__EXERCISE DETAILS__:
Lines from the one containing "1: (160, 82)" through the final line of the records below are needed, copied exactly, with no pictures.
DATA EXTRACT Block Start
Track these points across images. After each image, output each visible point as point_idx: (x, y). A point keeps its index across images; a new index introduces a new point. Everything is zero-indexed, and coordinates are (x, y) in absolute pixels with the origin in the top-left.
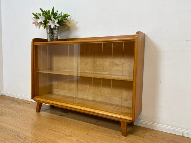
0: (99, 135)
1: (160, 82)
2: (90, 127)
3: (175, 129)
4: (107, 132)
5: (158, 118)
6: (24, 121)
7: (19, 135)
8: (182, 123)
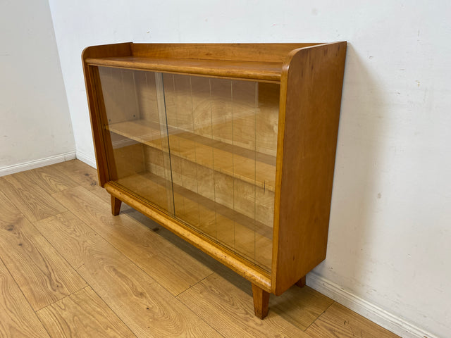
DATA EXTRACT Block End
__SOLUTION BELOW__:
1: (160, 82)
2: (90, 127)
3: (175, 129)
4: (107, 132)
5: (158, 118)
6: (24, 121)
7: (19, 135)
8: (182, 123)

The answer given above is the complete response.